"Live in society, earn your livelihood, and maintain your health, but strengthen and develop your soul to the point that, like a solid tree, nothing can shake you."
-Ostad Elahi
"The intellectual method of spirituality...is completely new and is the result of the spiritual experiences of Ostad Elahi (1895-1974). For the first third of his life, Ostad experimented with classical mysticism (the sensorial method) and was able to dominate all of his imperious desires through difficult ascetic practices that lasted for twelve consecutive years. During this time, practically in full retreat from the world and absorbed in divine love, he devoted the vast majority of his time to spiritual discoveries and meditative contemplation, and thus advanced as far as the sensorial method could take him. Ostad would later recall this period as the happiest in his life:
'When I look at pictures from my youth, a special feeling overcomes me as I remember the exalted state I was in. The world and everything in it meant nothing to me. I was in such spiritual exaltation that even thinking about it now still moves me.'
Around the age 25, Ostad ended his seclusion and gradually began moving in a direction opposite to that of classical mysticism. Determining that life in society was a more suitable environment for spiritual development due to its numerous challenges and temptations, he entered society and began a career in the judiciary. It quickly became apparent that the richness of this new approach to spirituality was incomparable to his previous experience. Ostad concluded that it was by confronting the tests of life in society with the help of a strong will that human beings could develop their celestial reason (spiritual intellect):
'Before I entered government service, I was unaware that all my prayers and twelve years of asceticism on the mystical path had the same spiritual value as a single year working in the government.
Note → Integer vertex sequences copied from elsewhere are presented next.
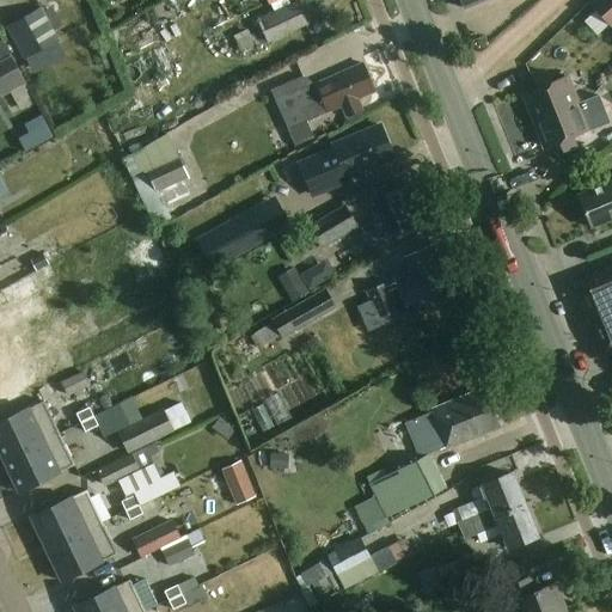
[(257,18),(268,43),(307,25),(297,0),(257,18)]
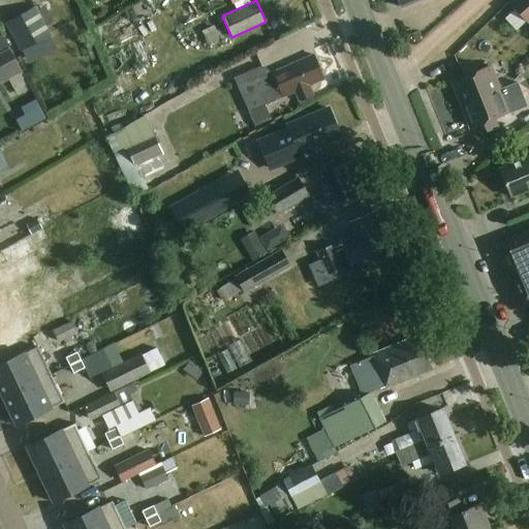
[(528,20),(528,0),(512,0),(510,2),(527,22),(528,20)]
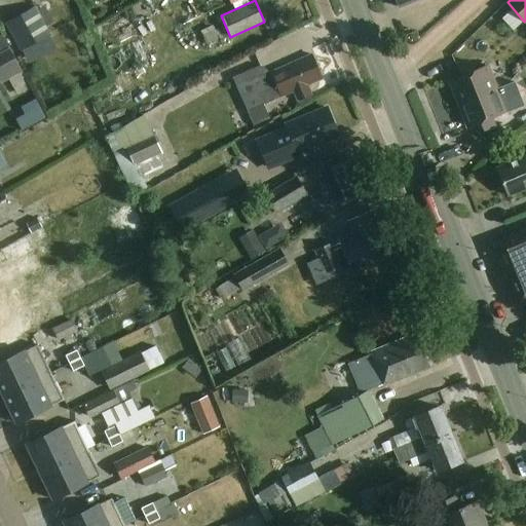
[(51,34),(35,6),(5,24),(22,51),(51,34)]
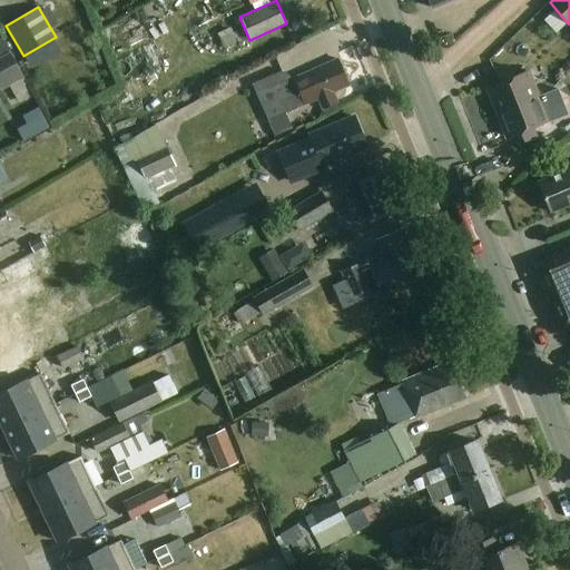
[(229,39),(217,43),(223,62),(235,58),(229,39)]
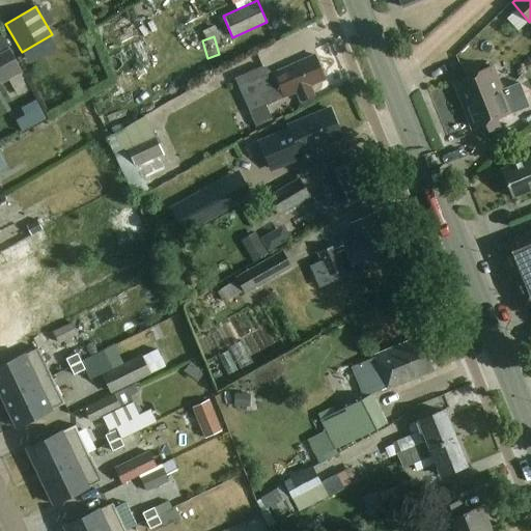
[(9,49),(0,53),(0,81),(1,83),(23,72),(9,49)]
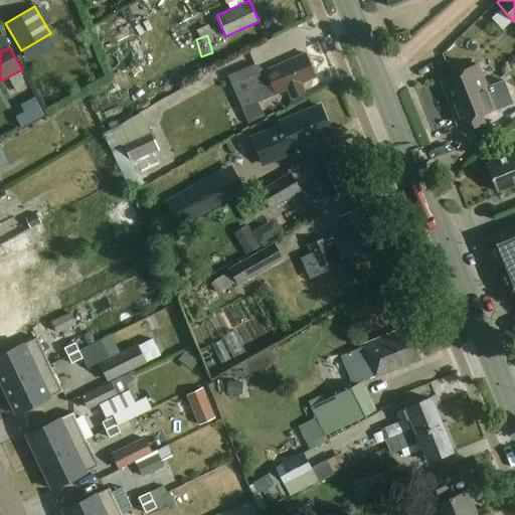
[(265,70),(268,77),(262,80),(253,61),(227,72),(243,109),(288,90),(292,99),(305,93),(301,83),(316,76),(305,53),(265,70)]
Each of the years spent in public service, often in sensitive positions where I could have erred at any moment, was equal in vaue to those twelve years of asceticism. It is because of this principle that I say: live in society, earn your livelihood, and maintain your health, but strengthen and develop your soul to the point that, like a solid tree, nothing can shake you.'
Therefore it is with the help of celestial reason and willpower that we can dominate our imperious desires and temptations, not through difficult ascetic practices."